Freshman Rep. Doug Okuniewicz, R-Hayden, offered a new version of his proposed bill, adding in an exception for instances in which there’s just a construction project or necessary relocation going on, not a renaming.

“I don’t think we should be bashful about exercising the Legislature’s constitutional prerogative in this way,” Okuniewicz told the House State Affairs Committee. “We want a seat at the table.”

He and supporters on the committee said they want to avoid efforts aimed at “erasing history.”

The panel heard testimony against the bill from the Idaho School Boards Association and the American Civil Liberties Union of Idaho.

“The Idaho School Boards Association has a longstanding position of opposing legislation that restricts our members from making decisions on behalf of the constituents that they represent when it comes to their local public schools,” Quinn Perry, ISBA policy and government affairs director, told the lawmakers. “School boards are keenly aware of how critical it is to have input from all of their patrons, and they do go to great lengths for community input on all matters before the board.”

She noted that those boards are locally elected.

ACLU of Idaho policy strategist Lauren Bramwell told the committee, “This legislation strips power from local governments and communities who are directly affected by the monument or marker.”

She said after the deaths of George Floyd, Breonna Taylor and others at the hands of police, a “collective uprising in support of Black lives resulted in a wave of removals of confederate monuments that were erected during the Jim Crow era.”

Rep. Rod Furniss, R-Rigby, asked Bramwell, “Do you condone the acts of Black Lives Matter when they’re illegal acts of pulling down those monuments in South Carolina?” He didn’t elaborate on what he was referring to.

Bramwell said she was speaking to the bill and its effect on local governments, but committee Chairman Brent Crane, R-Nampa, told her to answer the question. “Do you support the actions of Black Lives Matter in tearing down statues?” he asked her.

Bramwell said there’s been a “racial reckoning in our country,” and said, “As it relates to this bill, we should be empowering communities to petition local governments to at least have the conversation concerning historical monuments.”

Okuniewicz said he modeled the bill after the Heritage Act in South Carolina, but his new version has less in common with that state’s two-decade-old law, which requires the Legislature to agree by a supermajority to any removal of a confederate monument. It’s currently under challenge in that state’s Supreme Court.

Rep. Joe Palmer, R-Meridian, moved to hold the original version of the bill, HB 65, at Okuniewicz’s request, and instead send the new version to the full House in its place for a vote.

Rep. Julianne Young, R-Blackfoot, said, “I appreciate so much the work that Rep. Okuniewicz has done in working with the committee to address our concerns. I think it is important that we preserve our history, and not set unrealistic standards of anything that is imperfect must be erased, for our history is there to learn from.”

Rep. Chris Mathias, D-Boise, who voted against the bill along with Rep. John Gannon, D-Boise, thanked Okuniewicz for talking with him about his concerns about the measure.

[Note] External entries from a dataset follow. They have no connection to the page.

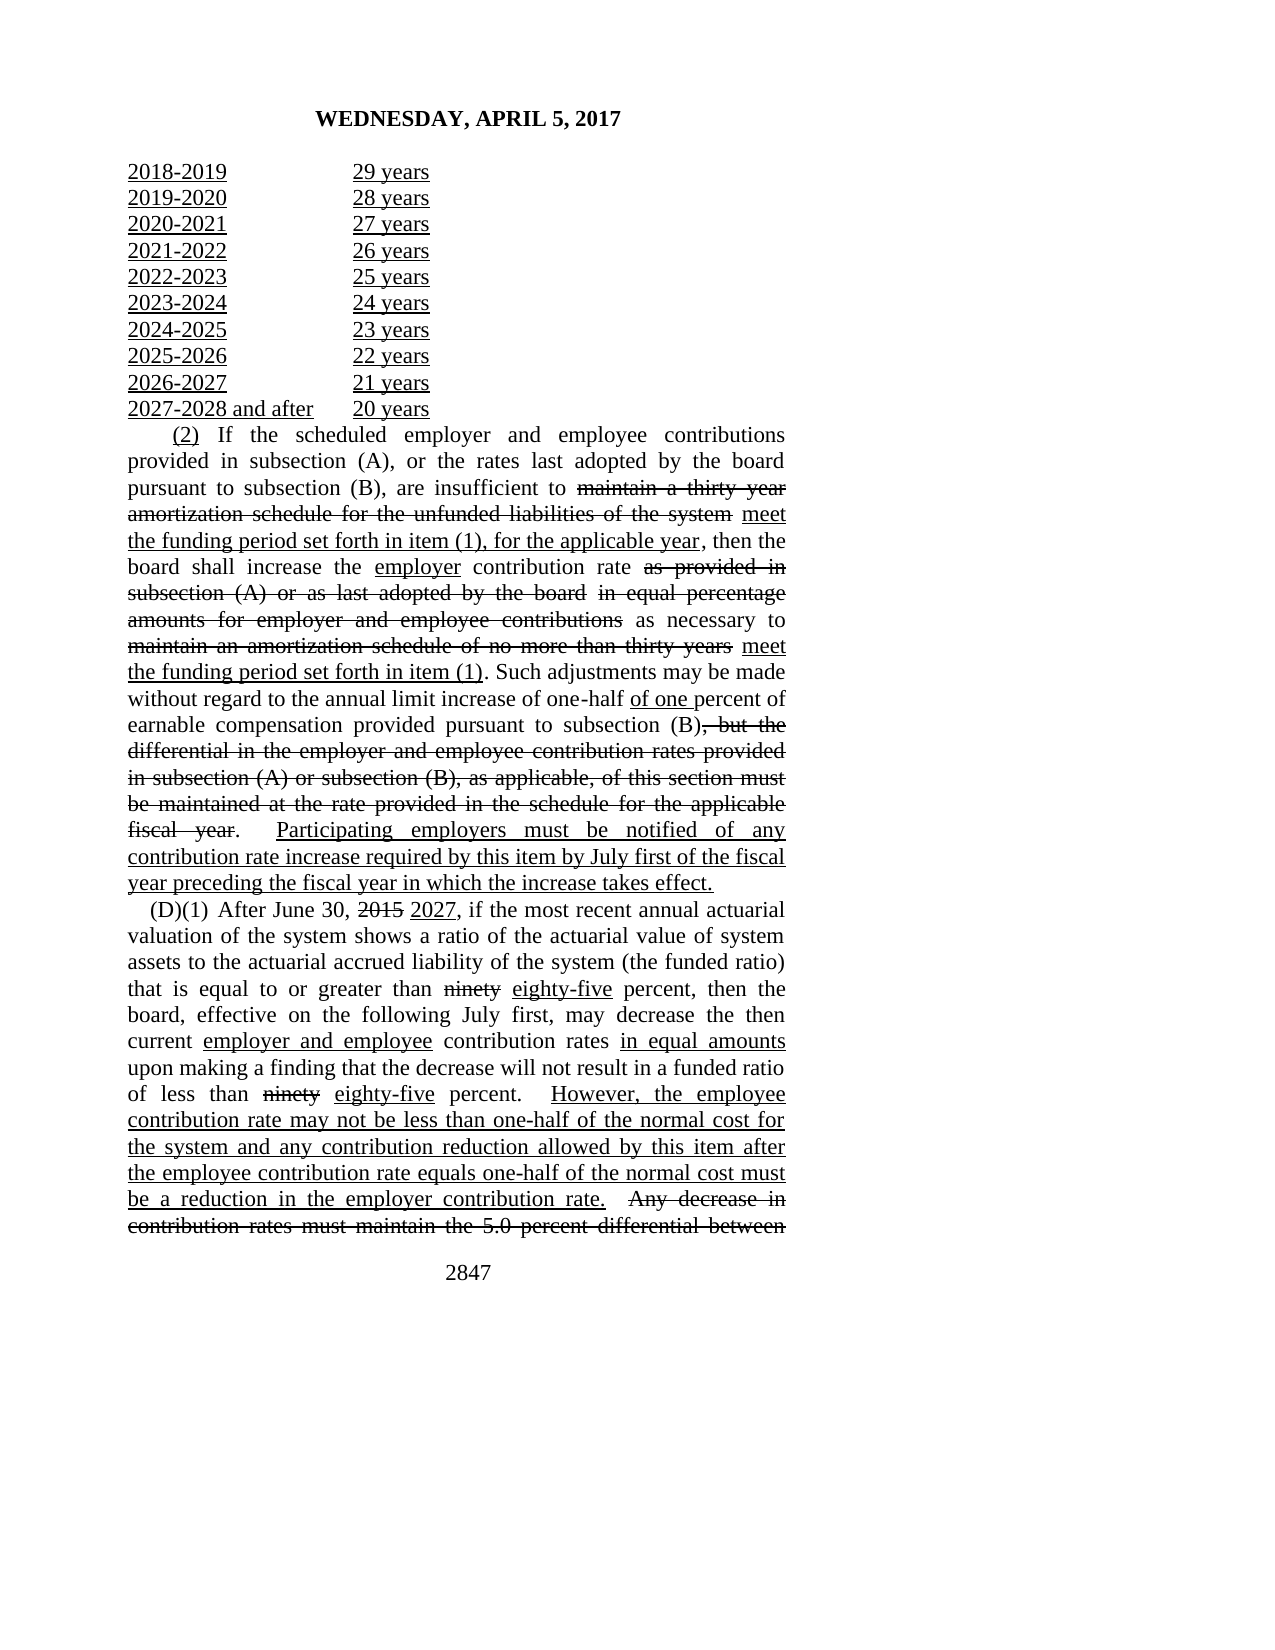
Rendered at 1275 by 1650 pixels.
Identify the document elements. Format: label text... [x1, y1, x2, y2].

text 2023-2024 24 years [127, 289, 786, 316]
text (D)(1) After June 30, 2015 2027, if the most recent annual actuarial valuation of the system shows a ratio of the actuarial value of system assets to the actuarial accrued liability of the system (the funded ratio) that is equal to or greater than ninety eighty-five percent, then the board, effective on the following July first, may decrease the then current employer and employee contribution rates in equal amounts upon making a finding that the decrease will not result in a funded ratio of less than ninety eighty-five percent. However, the employee contribution rate may not be less than one-half of the normal cost for the system and any contribution reduction allowed by this item after the employee contribution rate equals one-half of the normal cost must be a reduction in the employer contribution rate. Any decrease in contribution rates must maintain the 5.0 percent differential between employer and employee contribution rates provided pursuant to subsection (B) of this section. [127, 896, 786, 1156]
text 2018-2019 29 years [127, 158, 786, 184]
text 2022-2023 25 years [127, 263, 786, 289]
text 2025-2026 22 years [127, 342, 786, 368]
text 2020-2021 27 years [127, 210, 786, 237]
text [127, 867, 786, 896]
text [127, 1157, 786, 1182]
text 2026-2027 21 years [127, 368, 786, 395]
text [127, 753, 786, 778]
text 2024-2025 23 years [127, 316, 786, 342]
text 2019-2020 28 years [127, 184, 786, 210]
text 2027-2028 and after 20 years [127, 395, 786, 421]
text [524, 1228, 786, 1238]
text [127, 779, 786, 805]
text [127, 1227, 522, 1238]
text 2021-2022 26 years [127, 237, 786, 263]
text (2) If the scheduled employer and employee contributions provided in subsection (A), or the rates last adopted by the board pursuant to subsection (B), are insufficient to maintain a thirty year amortization schedule for the unfunded liabilities of the system meet the funding period set forth in item (1), for the applicable year, then the board shall increase the employer contribution rate as provided in subsection (A) or as last adopted by the board in equal percentage amounts for employer and employee contributions as necessary to maintain an amortization schedule of no more than thirty years meet the funding period set forth in item (1). Such adjustments may be made without regard to the annual limit increase of one-half of one percent of earnable compensation provided pursuant to subsection (B), but the differential in the employer and employee contribution rates provided in subsection (A) or subsection (B), as applicable, of this section must be maintained at the rate provided in the schedule for the applicable fiscal year. Participating employers must be notified of any contribution rate increase required by this item by July first of the fiscal year preceding the fiscal year in which the increase takes effect. [127, 806, 786, 866]
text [127, 1183, 786, 1226]
text (2) If the scheduled employer and employee contributions provided in subsection (A), or the rates last adopted by the board pursuant to subsection (B), are insufficient to maintain a thirty year amortization schedule for the unfunded liabilities of the system meet the funding period set forth in item (1), for the applicable year, then the board shall increase the employer contribution rate as provided in subsection (A) or as last adopted by the board in equal percentage amounts for employer and employee contributions as necessary to maintain an amortization schedule of no more than thirty years meet the funding period set forth in item (1). Such adjustments may be made without regard to the annual limit increase of one-half of one percent of earnable compensation provided pursuant to subsection (B), but the differential in the employer and employee contribution rates provided in subsection (A) or subsection (B), as applicable, of this section must be maintained at the rate provided in the schedule for the applicable fiscal year. Participating employers must be notified of any contribution rate increase required by this item by July first of the fiscal year preceding the fiscal year in which the increase takes effect. [127, 421, 786, 752]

Mathias, who is Black, said, “I absolutely detected that this was being motivated by no racial animus at all.”

He said he couldn’t “get to yes” on the bill because, “The aim of this bill is to temper these decisions. We’re talking about taking away local control as a ‘tempering’ means.” But he said under the bill, the debate over removing monuments or changing historical names would just move from the local level to the legislative level, rather than becoming slower or more thoughtful. “I don’t see us ever approving these changes,” he said.